2. Running the log input as a beat receiver first, and then enabling the flag just works
3. Running the log input as a beat receiver first, and then enabled and disabling the flag just works

Think of any cases where these changes could interact and make sure there is no impact.

It should have no effect because the changes are at the input instantiation. Anyways, I'll create tests for those scenarios as well.

[AndersonQ]

I left a few questions

[AndersonQ]

Out of curiosity, is this related to this PR?

[belimawr]

Some Python tests started failing because those fields were not in fields.yml, so I added them there, which auto-generates this documentation.

I'm debating whether I should just modify the test to ignore those fields 🤔

[AndersonQ]

Shouldn't it be before the features.LogInputRunFilestream() or together, features.LogInputRunFilestream() && management.UnderAgent()?

[AndersonQ]

Otherwise, it can run as filestream even if it isn't under agent.

[belimawr]

Otherwise, it can run as filestream even if it isn't under agent.

That's the whole point: the feature flag overwrites everything. This is required to have all the Log input tests to run with Filestream. It also gives us flexibility to test or even use it without Elastic Agent.

[AndersonQ]

Then, you you mind explaining it a bit better?

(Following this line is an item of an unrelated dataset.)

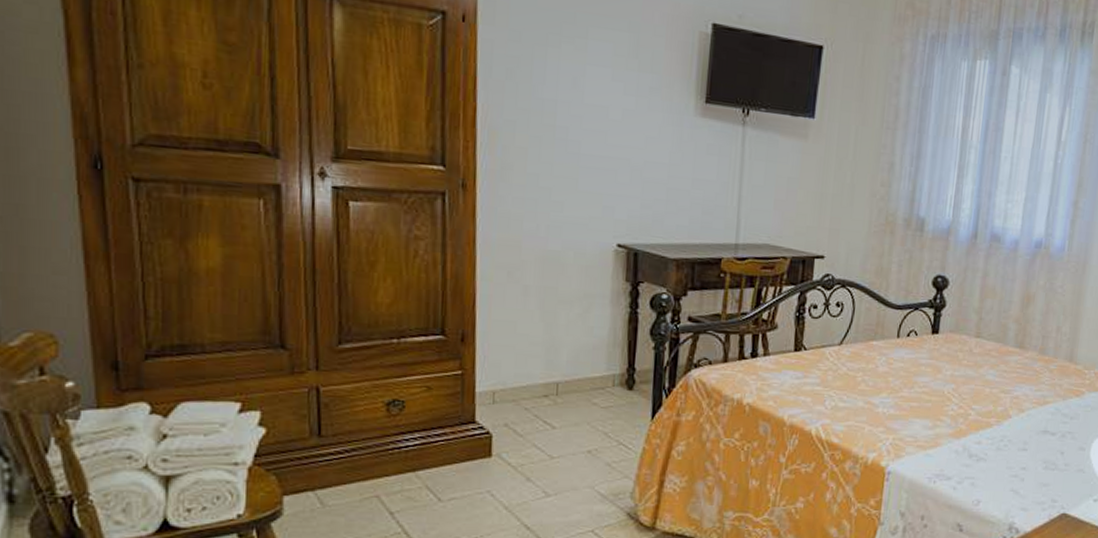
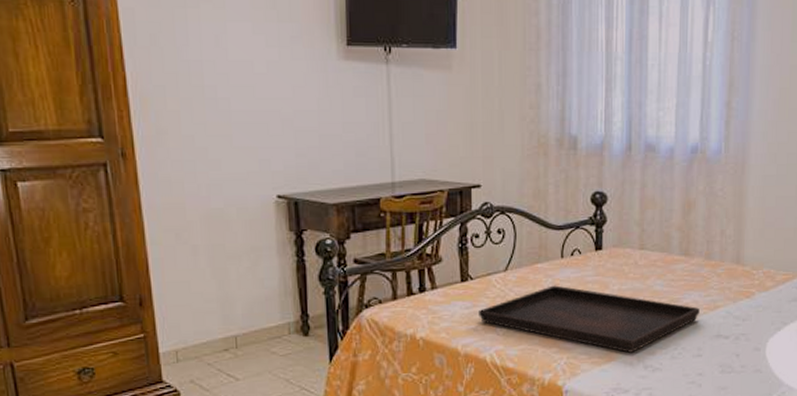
serving tray: none [808,364,1029,440] -> present [479,285,700,353]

Perhaps add on the feature flag if it's set, it runs. Then, if it isn't set, it needs to be running under agent.

[AndersonQ]

Otherwise, it isn't clear if it was intentional or a mistake

[AndersonQ]

It seems outdated, no error is returned

[belimawr]

That's referring to the manager's behaviour. I'll clarify/re-write it.

[AndersonQ]

I'm confused. Above you say the input v1 might return v2.ErrUnknownInput so filestream takes over. here you say v2 returns v2.ErrUnknownInput so it runs as the log input.

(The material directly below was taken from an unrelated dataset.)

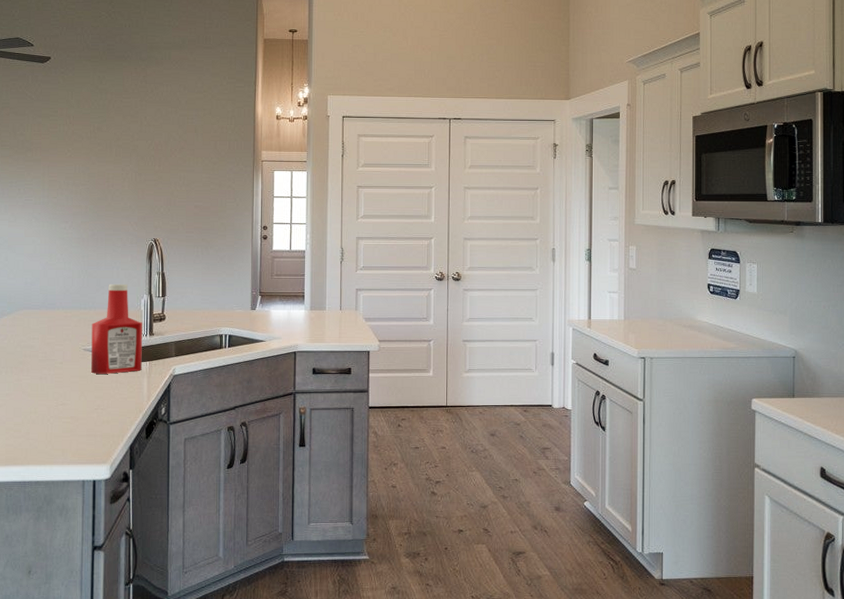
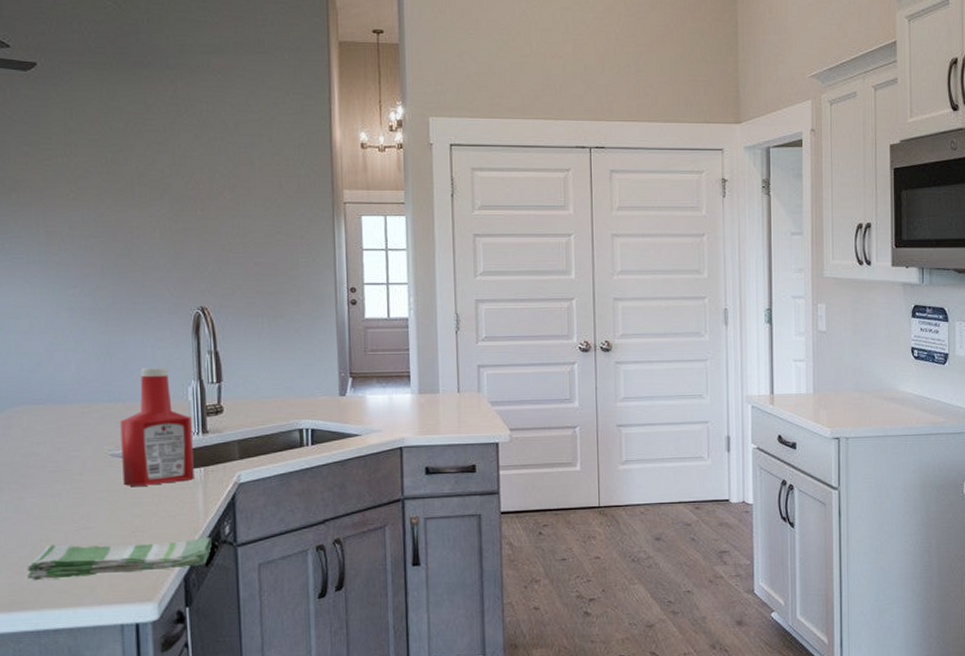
dish towel: none [20,416,151,443] -> present [27,537,212,581]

Is the doc outdated or did I miss something?

[belimawr]

I see it can be confusing, I'll clarify the comments by not mentioning the expected behaviour of other parts of Filebeat.

Inputs V2 are tried first on a standalone Filebeat, but I believe I've seen the opposite happening. Regardless of that both, V1 and V2 inputs will always return v2.ErrUnknownInput if they should not start an input.

[AndersonQ]

Sorry, what do you mean? I didn't understand what you're trying to clarify here

[belimawr]

This whole test is very complex :/

It can work with log files and journal files, for journal files there is some special code. The variable test_file contains the full name of the file the test is going to ingest, if it contains .journal in the name, we know it is trying to ingest a journal file and therefore the journald input will be used.

When adding the changes for the Log input running as Filestream, some of the special handling conflicted, so I added ".journal" not in test_file to this condition to avoid having problems with the cmd.remove("--once") that is done here and down below on L207-L208.

[belimawr]

elastic/elastic-package#3012 should help testing this PR with Integrations.